XVe s. Maistre Jehannet de Milan, peintre du duc de Milan, pour un tableau où sont tirés, au près du vif, le feu duc de Milan et son fils, De Laborde, Émaux, p. 542. L'Anglois frappa de sa lance ledit Louis tout dedans et au travers, sçavoir au-dessous du bras et au vif de son harnois…, Math. de Coucy, Hist. de Charles VII, p. 560, dans LACURNE. Quar trop longtemps les Alemans M'ont fait en vive [sur le qui vive] toujours estre, Du Cange, vivendus. Tantost se leva un vent contraire et un oraige si très grand, que nullement ne pouvoit aller avant, dont tout vif enrageoit, Bouciq. III, 20. Ceste chose, bien au vif examinée, me semble que ce doibt estre vertu et non autre cause, ib. II, 4. Aux autres pratiquoit plus au vif, car tousjours presentoit de tuer ou prendre son maistre, Commines, V, 6.

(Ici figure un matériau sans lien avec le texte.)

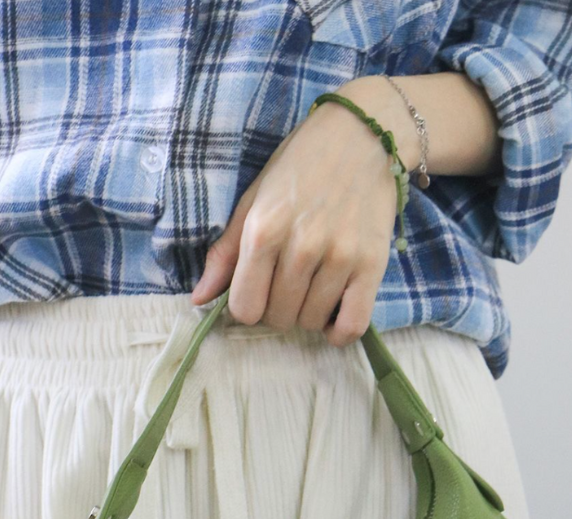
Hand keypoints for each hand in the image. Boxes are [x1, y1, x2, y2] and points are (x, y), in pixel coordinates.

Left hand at [190, 78, 404, 346]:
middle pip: (278, 318)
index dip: (248, 305)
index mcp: (264, 231)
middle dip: (278, 309)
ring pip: (311, 322)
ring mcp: (340, 257)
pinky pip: (353, 325)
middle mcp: (302, 247)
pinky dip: (339, 330)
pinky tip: (334, 313)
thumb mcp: (254, 201)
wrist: (362, 135)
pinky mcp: (373, 264)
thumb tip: (199, 300)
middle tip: (288, 284)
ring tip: (313, 287)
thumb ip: (225, 253)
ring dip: (308, 315)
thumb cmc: (300, 166)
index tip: (258, 290)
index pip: (245, 308)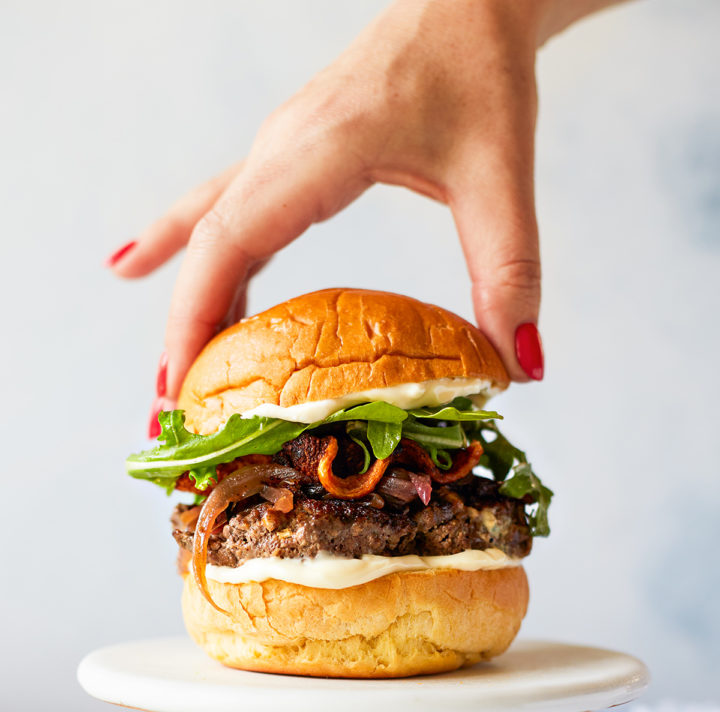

XVIe s. Un sepulcre fait de pierre à grands personnages elevés comme le vif, Marguerite de Navarre, Nouv. LXV. Les accidents ne nous essayant pas jusques au vif…, Montaigne, I, 67. Se faire arracher des dents vifves et saines, Montaigne, I, 308. Ayant à m'y pourtraire au vif, Montaigne, II, 68. Une vifve fontaine, Montaigne, IV, 13. Ceste parole toucha au vif Thebe, Amyot, Pélop. 52. Il faisoit enterrer des hommes tous vifz, Amyot, ib. 53. De la chaux vive, Amyot, Sert. 23. Maistre Conrard… fera les pieces qui s'ensuyvent de sa main, assavoir les visaiges, mains et les vifs [marché passé avec Conrard, le sculpteur], De Laborde, Émaux, p. 542. Faire feu vif et residence [résider], Du Cange, focus.

ÉTYMOLOGIE

Berry, vife au féminin : une couleur bien vife ; provenç. viu, vieu ; espagn. et ital. vivo ; du lat. vivus (voy. VIVRE).

SUPPLÉMENT AU DICTIONNAIRE

VIF. Ajoutez :
22Duvet vif, plume vive, duvet, plume pris sur l'oiseau vivant.